EXERCISE PASSAGE →
- Opening Delimiter -
Copway’s Homage to Cooper: Redefining the “Vanishing American”

David Shane Wallace (American University in Bulgaria)

Presented at the Native American Literature and Print Culture Panel of the 2012 Conference of the American Literature Association in San Francisco, California.

Originally published in James Fenimore Cooper Society Miscellaneous Papers No. 29, May, 2012, pp. 17-24.

Copyright © 2012, James Fenimore Cooper Society.

[May be reproduced for instructional use by individuals or institutions; commercial use prohibited.]


The Saturday, September 20, 1851 edition of Copway’s American Indian contains a piece, the likes of which had never before and would never again appear in the pages of the short-lived newspaper. On page two appears an editorial titled “Death of James Fennimore [sic] Cooper.” The first couple of lines read much like any other obituary of the period stating:

One of the most distinguished authors of the present times has passed away from us, leaving a lasting name, as having contributed in a very great measure to build up his nation’s literary taste. James Fennimore [sic] Cooper, died at his residence, Otsego Hall, Cooperstown, on Sunday afternoon last, after several months illness (Copway, “Death”).

After noting Cooper’s early penchant for “sea tales” the piece goes on to note that, “his peculiar excellence laid in his description of the haunts and habits of the red man, and the early settlers of the West, and his own State; of this class, Leather-Stocking, the Mohicans, Deer-Slayer, etc., are examples” (Copway, “Death”). For several weeks following his death, notices of Cooper’s passing, details of his funeral and various memorial services appeared in scores of American and British newspapers. These other obituaries were all more or less alike; they listed the date and place of Cooper’s passing, that he had suffered from an extended illness, and many mentioned the time he spent as a midshipman in the navy. While most of these death notices did laud his immense contributions to American literature, including The Leatherstocking Tales (1823-1841), none specifically noted his representations of Natives nor did they refer to these particular works as Cooper’s “peculiar excellence.” 1 Copway’s memorial to the author stands alone in this regard.
- Closing Delimiter -
AVAILABLE DATA →
- Opening Delimiter -
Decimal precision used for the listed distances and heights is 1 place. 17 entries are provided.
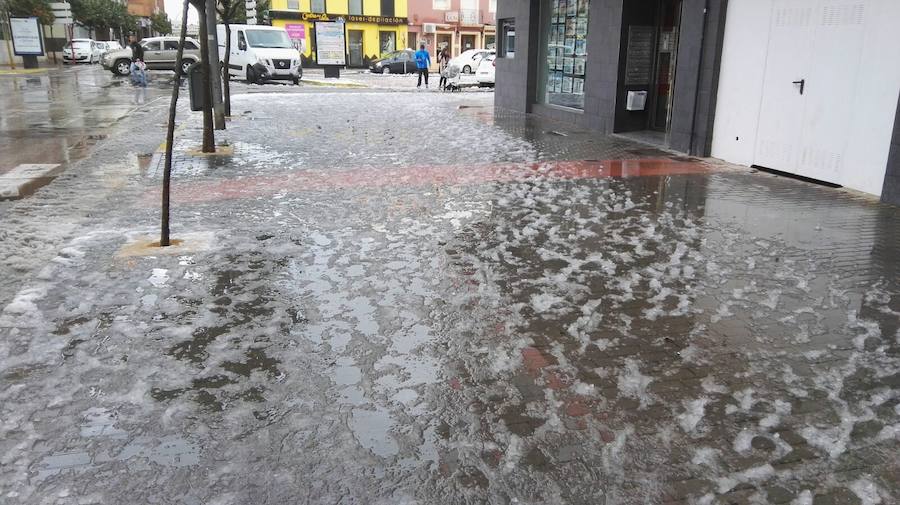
- Closing Delimiter -
EXERCISE INSTRUCTIONS →
1: Do these statements agree with the essay on Copway's tribute to Cooper? Answer yes or no for each, quoting the deciding words of the essay. (a) The Cooper editorial in Copway's American Indian ran on page two. (b) The other obituaries made no mention of Cooper's time in the navy. (c) Cooper died at Otsego Hall in Cooperstown.
2: According to the essay on Copway's tribute to Cooper, why does Copway's memorial stand alone among the notices of Cooper's death? Answer in one to three sentences.
3: Write the next part of the essay on Copway's tribute to Cooper, picking up after its final sentence.

PER-TASK OUTPUTS →
1:
(a) Yes: "On page two appears an editorial titled “Death of James Fennimore [sic] Cooper.”"
(b) No: "many mentioned the time he spent as a midshipman in the navy."
(c) Yes: "died at his residence, Otsego Hall, Cooperstown"

2: Other obituaries praised Cooper's contributions to American literature, including The Leatherstocking Tales, but none specifically noted his representations of Natives. None of them called those works his "peculiar excellence," as Copway's piece did.

3:
In contrast to the lack of notice paid to the author’s treatment of Natives in these newspapers’ obituaries, since the mid-twentieth century Cooper scholarship has tended to focus almost exclusively on the author’s depictions of Native people. Robert Berkhofer notes that, “More than any other American author, James Fenimore Cooper established the Indian as a significant literary type in world literature” (93). Similarly, Brian Dippie observes that Cooper’s Last of the Mohicans is the “solitary masterpiece” of the “some forty novels published between 1824 and 1834 that included Indian episodes, constituting what G. Harrison Orians termed a ‘cult of the Vanishing American’” (21). Fascination with Cooper’s “Indian” portrayals has risen to such a level that current nineteenth-century literary scholarship dealing with Native people invariably includes a section on the author’s Leatherstocking Tales. Since the lion’s share of recent non-Native scholarship addressing Cooper’s “Indian” novels critiques the author’s depictions of the “Vanishing American,” we should note that the nineteenth-century obituary, which appears in Copway’s American Indian, penned by a Native individual, exists as the only one to highlight and, in fact, praise such representations.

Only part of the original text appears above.